Gastrointestinal disorders

Menarini Group entered the gastroenterological therapeutic area in late ’60s with the discover and the development of a treatment for Irritable Bowel Syndrome (IBS). 

Later, in the early '80s enriched its portfolio with an anti-secretory drug that represented a milestone in the therapy of acid-related diseases. 

The Company has thus followed and sustained the fertile Italian gastroenterological research into mechanisms regulating acid secretion and inducing acid-related diseases, up to the latest discoveries, which show the involvement of Helicobacter Pylori in the pathogenesis of peptic ulcer.

Peptic Ulcer

Peptic ulcer, located in the stomach or in the duodenum, is the consequence of an inflammation/erosion of the mucous membrane of these organs. It is an acid-related disease and is characterised by gastric pain and burning sensation of the stomach. It is nowadays firmly established that in more than 90% of duodenal ulcers and up to 80% of gastric ulcers, a germ called Helicobacter Pylori (HP) causes the inflammation. The non-elimination of this germ is a cause of recurrence of the disease. Moreover, HP chronic infection is strongly associated to some types of lymphoma.

→ **Exercise tasks**:
1. Repeat the passage of the gastrointestinal disorders text between "Gastrointestinal disorders" and "of acid-related diseases.", inclusive.
2. According to the gastrointestinal disorders text, what is chronic Helicobacter Pylori infection strongly associated with?
3. Pick up the gastrointestinal disorders text after its last sentence and write what comes next.
The records that come next are separate material and have no connection to the text on gastrointestinal disorders.

(Dataset entries)

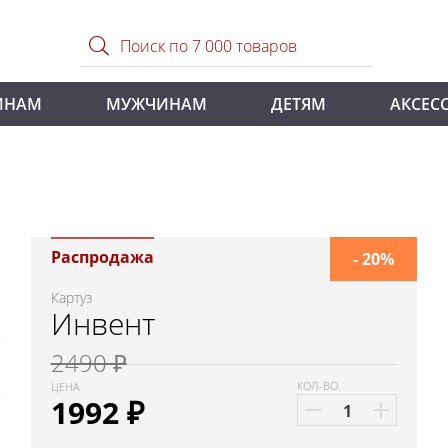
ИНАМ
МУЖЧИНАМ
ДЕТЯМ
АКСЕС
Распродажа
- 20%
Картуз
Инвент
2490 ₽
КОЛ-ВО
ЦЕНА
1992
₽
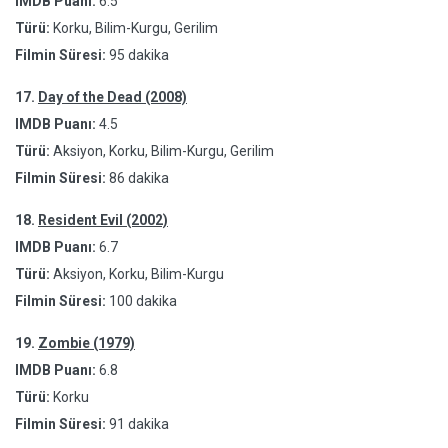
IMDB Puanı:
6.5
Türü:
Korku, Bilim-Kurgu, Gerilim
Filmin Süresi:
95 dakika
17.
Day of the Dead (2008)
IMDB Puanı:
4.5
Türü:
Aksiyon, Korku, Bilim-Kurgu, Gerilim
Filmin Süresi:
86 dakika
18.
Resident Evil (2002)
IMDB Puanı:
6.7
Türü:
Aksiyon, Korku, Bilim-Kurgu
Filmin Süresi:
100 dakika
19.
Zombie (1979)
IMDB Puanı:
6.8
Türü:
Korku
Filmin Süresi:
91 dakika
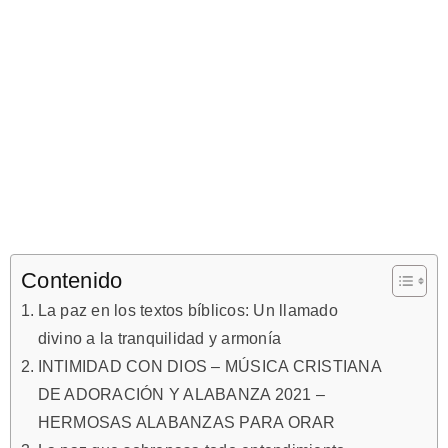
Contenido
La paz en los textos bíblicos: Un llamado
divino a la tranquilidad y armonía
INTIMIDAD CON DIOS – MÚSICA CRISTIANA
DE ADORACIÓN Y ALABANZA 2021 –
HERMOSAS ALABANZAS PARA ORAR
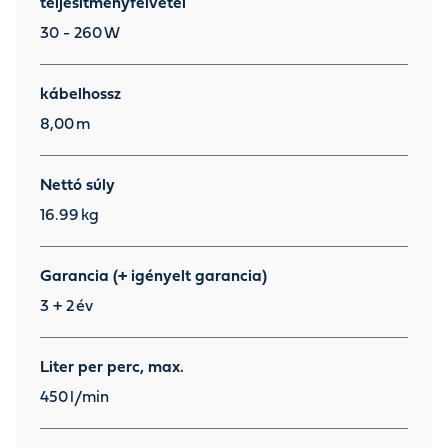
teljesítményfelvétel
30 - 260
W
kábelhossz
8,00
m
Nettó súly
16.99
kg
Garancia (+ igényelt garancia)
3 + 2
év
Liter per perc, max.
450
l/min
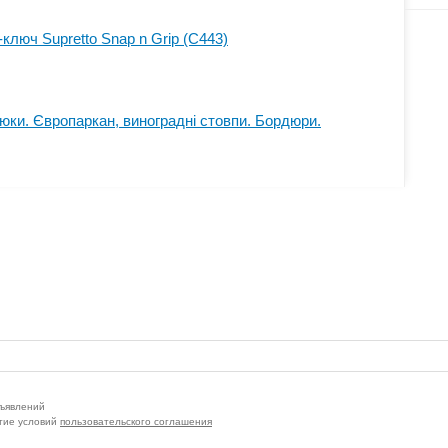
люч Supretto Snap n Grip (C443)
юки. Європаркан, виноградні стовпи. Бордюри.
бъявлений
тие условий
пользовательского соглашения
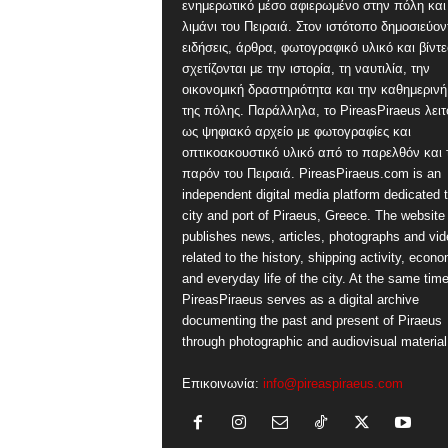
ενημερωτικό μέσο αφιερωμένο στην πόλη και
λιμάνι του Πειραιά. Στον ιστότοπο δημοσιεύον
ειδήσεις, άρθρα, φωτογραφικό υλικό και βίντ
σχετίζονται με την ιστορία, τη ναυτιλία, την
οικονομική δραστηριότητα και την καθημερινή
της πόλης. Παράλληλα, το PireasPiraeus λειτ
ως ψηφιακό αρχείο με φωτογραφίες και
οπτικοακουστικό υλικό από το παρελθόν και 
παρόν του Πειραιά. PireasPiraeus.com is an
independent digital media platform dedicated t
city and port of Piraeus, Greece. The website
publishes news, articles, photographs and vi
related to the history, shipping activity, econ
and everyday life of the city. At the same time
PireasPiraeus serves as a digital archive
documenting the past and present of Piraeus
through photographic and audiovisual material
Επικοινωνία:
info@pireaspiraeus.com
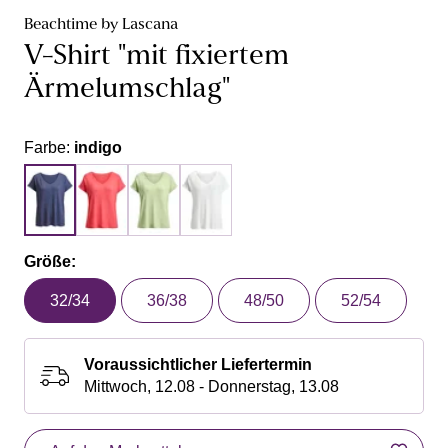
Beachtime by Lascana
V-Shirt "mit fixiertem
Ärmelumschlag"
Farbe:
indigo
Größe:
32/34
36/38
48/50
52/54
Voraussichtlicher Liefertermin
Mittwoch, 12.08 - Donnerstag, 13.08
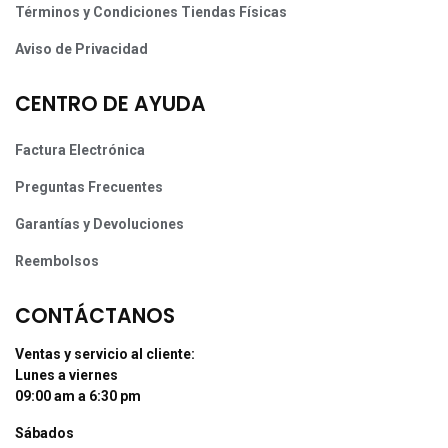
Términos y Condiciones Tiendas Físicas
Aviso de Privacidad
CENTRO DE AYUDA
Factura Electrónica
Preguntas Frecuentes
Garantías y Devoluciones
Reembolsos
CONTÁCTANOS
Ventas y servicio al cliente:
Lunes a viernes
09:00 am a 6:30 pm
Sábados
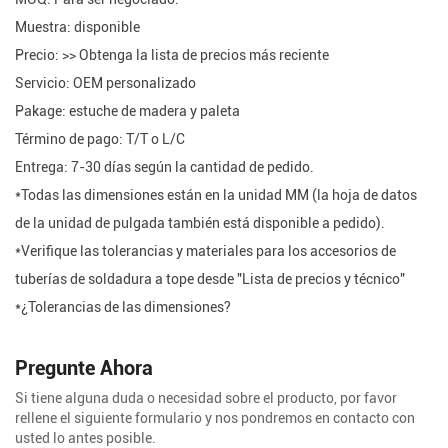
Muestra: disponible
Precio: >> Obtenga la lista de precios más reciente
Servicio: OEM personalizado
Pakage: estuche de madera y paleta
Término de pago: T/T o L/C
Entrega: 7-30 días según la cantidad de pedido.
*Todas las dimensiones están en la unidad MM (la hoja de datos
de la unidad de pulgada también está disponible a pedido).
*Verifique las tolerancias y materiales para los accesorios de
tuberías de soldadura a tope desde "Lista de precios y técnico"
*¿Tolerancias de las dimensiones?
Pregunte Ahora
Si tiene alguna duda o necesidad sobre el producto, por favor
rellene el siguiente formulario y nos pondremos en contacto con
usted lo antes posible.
...
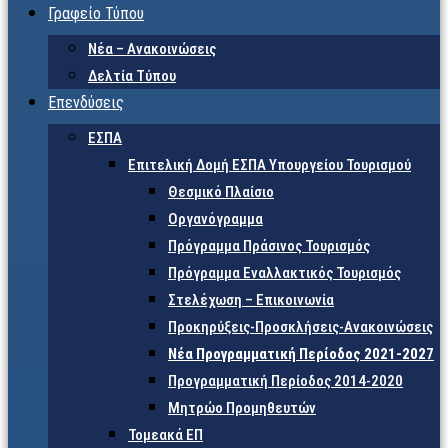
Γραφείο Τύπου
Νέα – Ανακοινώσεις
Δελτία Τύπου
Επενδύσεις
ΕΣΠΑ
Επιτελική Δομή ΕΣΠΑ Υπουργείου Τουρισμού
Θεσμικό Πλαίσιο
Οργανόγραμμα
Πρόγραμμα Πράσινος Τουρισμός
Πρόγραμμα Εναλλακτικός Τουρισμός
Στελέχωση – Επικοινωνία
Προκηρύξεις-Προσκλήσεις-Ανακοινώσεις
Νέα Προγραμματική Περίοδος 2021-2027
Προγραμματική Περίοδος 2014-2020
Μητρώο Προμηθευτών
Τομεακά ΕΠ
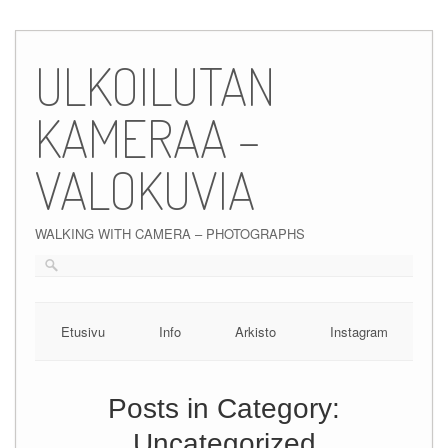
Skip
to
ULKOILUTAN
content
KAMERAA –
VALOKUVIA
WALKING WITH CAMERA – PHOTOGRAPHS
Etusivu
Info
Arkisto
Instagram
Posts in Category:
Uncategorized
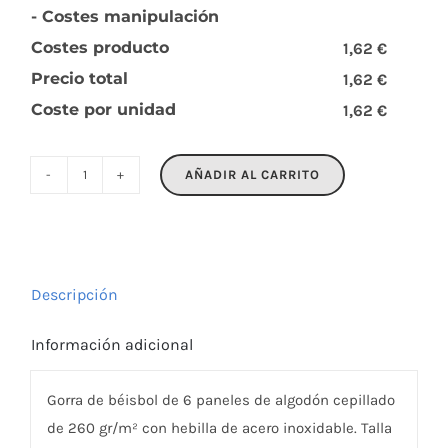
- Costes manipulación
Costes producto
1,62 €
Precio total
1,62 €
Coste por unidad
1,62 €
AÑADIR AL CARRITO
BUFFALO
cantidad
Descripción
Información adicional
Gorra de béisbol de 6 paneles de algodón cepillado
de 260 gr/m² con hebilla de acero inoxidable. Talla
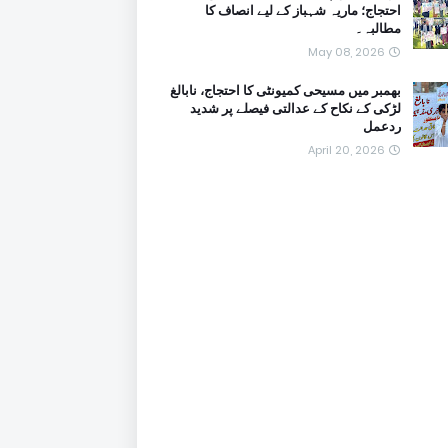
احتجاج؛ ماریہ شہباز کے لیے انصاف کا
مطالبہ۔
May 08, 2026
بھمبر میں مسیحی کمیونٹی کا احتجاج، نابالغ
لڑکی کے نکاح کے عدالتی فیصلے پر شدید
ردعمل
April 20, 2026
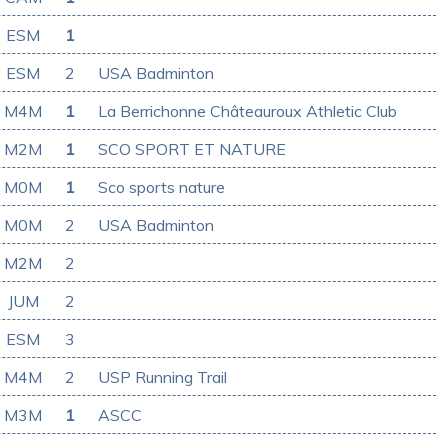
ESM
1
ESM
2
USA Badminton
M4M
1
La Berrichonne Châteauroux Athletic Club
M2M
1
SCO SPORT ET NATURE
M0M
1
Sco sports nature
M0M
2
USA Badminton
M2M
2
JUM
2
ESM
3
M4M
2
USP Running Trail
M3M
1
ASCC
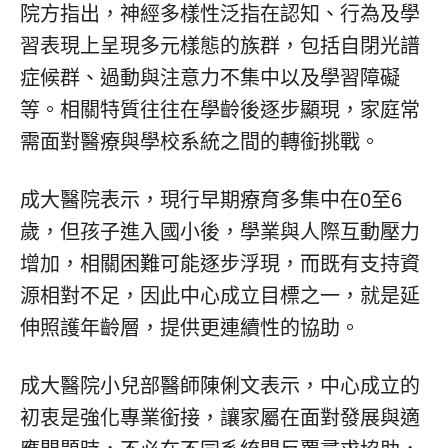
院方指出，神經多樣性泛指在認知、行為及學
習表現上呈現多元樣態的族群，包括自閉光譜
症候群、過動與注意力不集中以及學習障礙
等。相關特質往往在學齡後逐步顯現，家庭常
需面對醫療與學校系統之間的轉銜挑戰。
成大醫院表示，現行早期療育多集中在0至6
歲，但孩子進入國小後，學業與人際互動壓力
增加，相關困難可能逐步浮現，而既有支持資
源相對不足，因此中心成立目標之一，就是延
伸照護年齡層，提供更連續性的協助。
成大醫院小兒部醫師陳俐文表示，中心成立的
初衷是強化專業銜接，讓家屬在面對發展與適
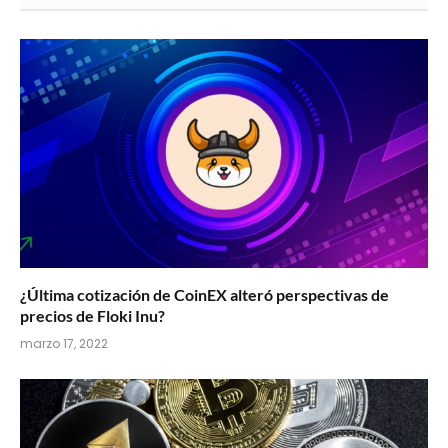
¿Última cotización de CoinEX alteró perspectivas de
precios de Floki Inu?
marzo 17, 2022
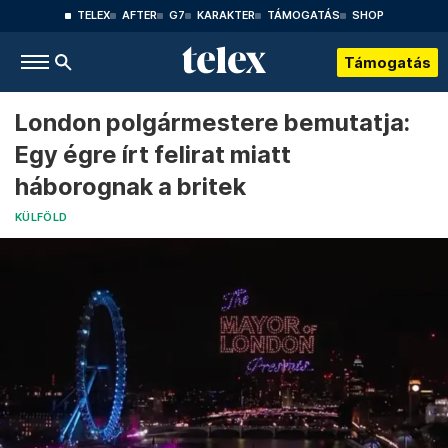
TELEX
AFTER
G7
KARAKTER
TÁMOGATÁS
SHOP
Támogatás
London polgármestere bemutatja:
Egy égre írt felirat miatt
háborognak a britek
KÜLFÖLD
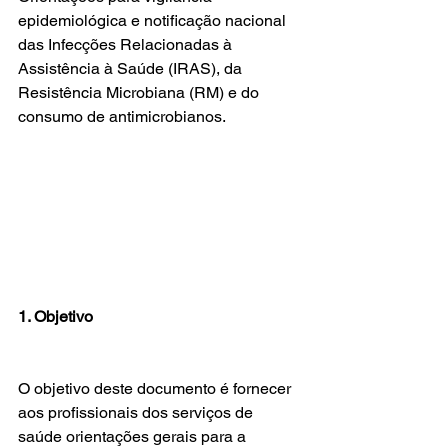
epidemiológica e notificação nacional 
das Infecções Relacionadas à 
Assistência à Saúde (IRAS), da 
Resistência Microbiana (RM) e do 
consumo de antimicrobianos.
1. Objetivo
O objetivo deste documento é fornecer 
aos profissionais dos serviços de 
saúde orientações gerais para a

→ **Answers for each item**:
1.
Gastrointestinal disorders

Menarini Group entered the gastroenterological therapeutic area in late ’60s with the discover and the development of a treatment for Irritable Bowel Syndrome (IBS). 

Later, in the early '80s enriched its portfolio with an anti-secretory drug that represented a milestone in the therapy of acid-related diseases.

2. Some types of lymphoma.

3.
Gastroesophageal Reflux Disease

It is estimated that 10-20% of the general population suffers from gastroesophageal reflux disease (GERD). This disease causes intense burning located behind the sternum (retrosternal pyrosis), often accentuated by the bending of the torso and accompanied by pain and acid regurgitation. Other times, the disease has atypical (extra-esophageal) manifestations, as for example, cough and laryngitis. Esophageal mucosa is particularly sensitive to acid; when the frequency and intensity of reflux takes on pathological significance over time, inflammation can produce irreversible damage to the esophagus, as erosions and small ulcers and development of precancerous lesions (Barrett's esophagus).

Irritable Bowel Syndrome

IBS is one of the most frequent intestinal disorders with an incidence up to 15-20% in the general population. It is a "functional" disease, meaning an alteration in intestinal functioning, and occurs more frequently in women than in men. It is characterized by abdominal pain and swelling, alteration in defecation (constipation, diarrhoea or the alternation of the two). Pain may be continuous or recurrent (colic) and has varying intensities. Often in the same patient, abdominal pain may assume different characteristics, also in relation to precipitant factors (food, anxiety, etc.).

Ulcerative colitis

Ulcerative colitis (UC) is one of the major types of inflammatory bowel disease (IBD) that primarily affects the large bowel (colon) or the rectum. While the main causes of this inflammation are still unknown, the disease appears to be multifactorial and polygenic. The main clinical symptoms are diarrhoea, often with blood and mucus, and abdominal pain.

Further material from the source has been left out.